Mission context :
From 2008 to the end of 2009, I joined the “Origin, Structure and Evolution of Biodiversity” laboratory, UMR 7205, from Muséum National d’Histoire Naturelle de Paris (MNHN).
Mathieu JORON’s team conducts scientific research in evolutionary genetics in order to describe the genetic and adaptive processes behind an important intra- and interspecific mimicry system in tropical, Central and South American butterflies, of the genus Heliconius.
These butterflies are a very good model for understanding how natural selection creates new species, new phenotypes and how these species interact with each other.
caption id=”attachment_157″ align=”alignright” width=”212″] Mimetic complex in several species of butterflies of the genus Heliconius and Melpomene[/caption]
The Heliconius are butterflies with a wide variety of wing patterns. In addition, each species is composed of several geographical populations which also have different colour patterns (lire this article).
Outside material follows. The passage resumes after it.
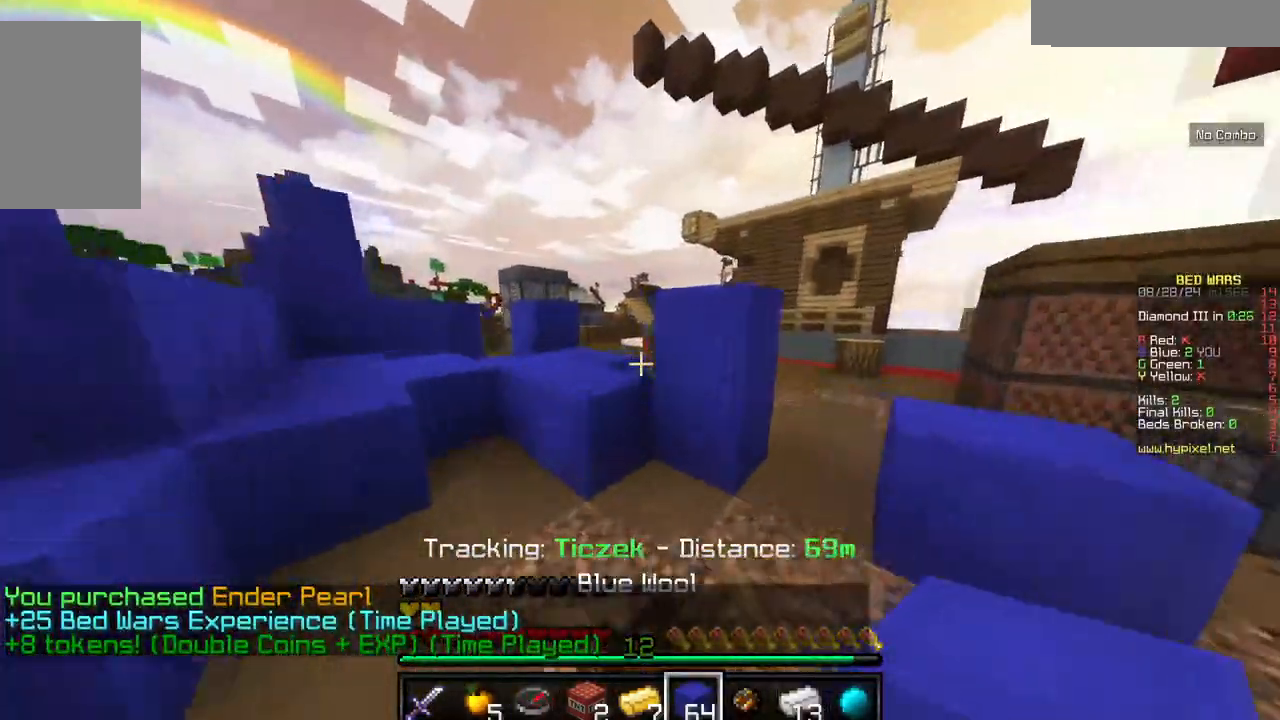
{"keys": ["a", "w"], "mouse": [], "events": [[234, "a", "down"]]}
Thus, in the same geographical zone, we find butterflies presenting the same wing colours but belonging to different species. The most surprising is that some species, populations very close phylogenetically present very different patterns, and others, distant phylogenetically, have coloration inseparable from each other.
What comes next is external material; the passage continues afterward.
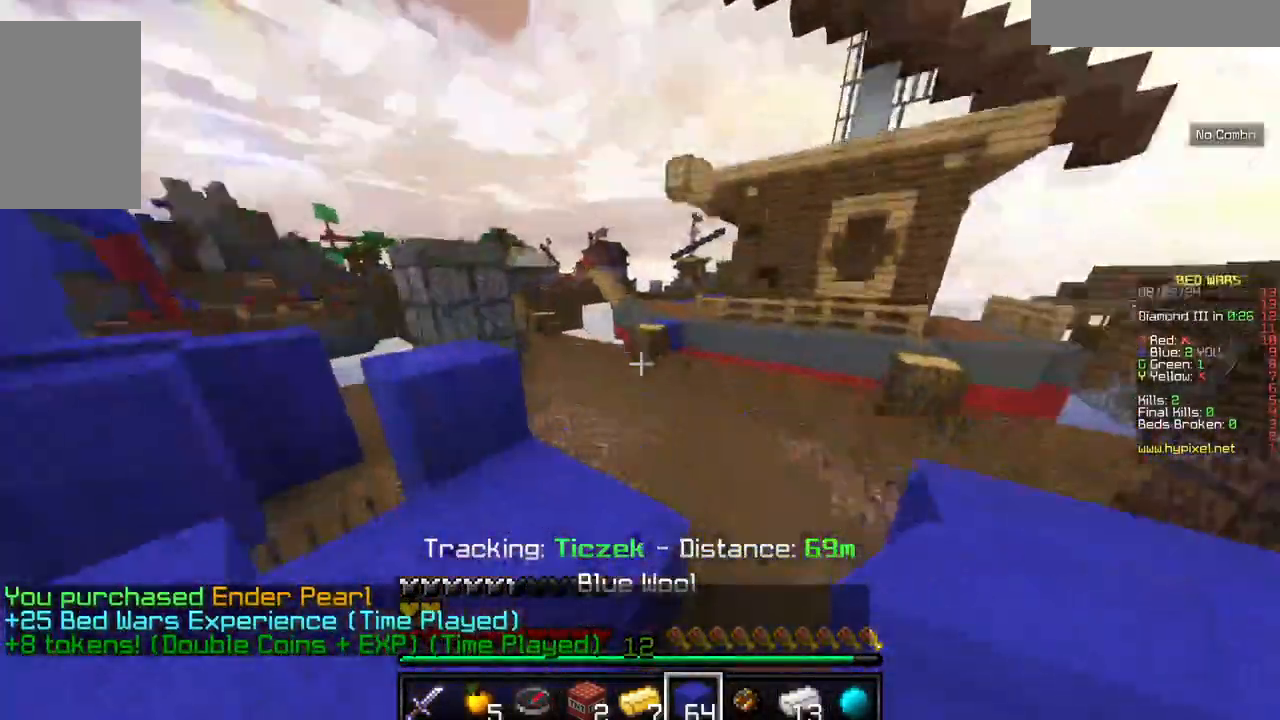
{"keys": ["w"], "mouse": [], "events": [[17, "w", "up"], [34, "a", "up"], [434, "w", "down"]]}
The majority colouring of a geographical region is similar to that of the mimed species which belongs to different genera such as Melpomene. This is because the latter are toxic species and therefore Heliconius benefit from this advantage. Natural selection encourages and tends individuals to resemble each other (density-dependent selection) (see recall on mimicry).
All these populations and species constitute a vast mimetic complex in constant evolution.
To learn more about the evolutionary history and genetic mechanisms at the origin of coloration in these butterflies, I invite you to read this article.
I had the chance to carry out a research mission in this context:
- to the Smithsonian Tropical Research Institute International Research Centre in Panama for 6 months (for more information)
- in French Guyana, notably at the Station des Nouragues, in the middle of the tropical forest, for 1 month (for more information)
Some of my results were published in the journal Nature/Heredity (25 March 2015) here.
Reminder on mimicry:
Why look like you’re not ?
There are two reasons for this:
- Batesian imitation : named after an English naturalist of the XIXe century, Henry Walter Bates. A harmless species adopts the physical appearance (patterns, colours, etc.) of harmful species with the aim of avoiding predators who have learned to avoid real harmful species. The mime (i.e. the harmless species) thus benefits from protection against predators without having to spend energy to consume or produce toxins. Imitation, on the contrary, suffers because predators may understand that in many cases the warning signal is not honest. Here we find the example of Heliconius.
- Mullerian imitation : named after its discoverer,Fritz Müller, a German zoologist of the XIXe century. Two unrelated toxic species have similar patterns and warning colours. The similarity of the warning colours is advantageous for both species, as the predator tends to be less mistaken. Predators learn to avoid harmful prey more effectively, since a bad predator experience with one species protects all other mullerian models. So both the mime and the model benefit from each other’s presence by sharing the burden of predators. In addition, studies have shown that Mullerian mimicry is also beneficial to the predator, as it reduces the frequency of errors during the learning of different warning signals.
- Camouflage : it consists in imitating inanimate objects of the environment like a stone, a leaf, a twig (case of phasms), a poop… Two types of camouflage can coexist homochromia is the mimeticism of colors and homotypy is the mimeticism of shapes.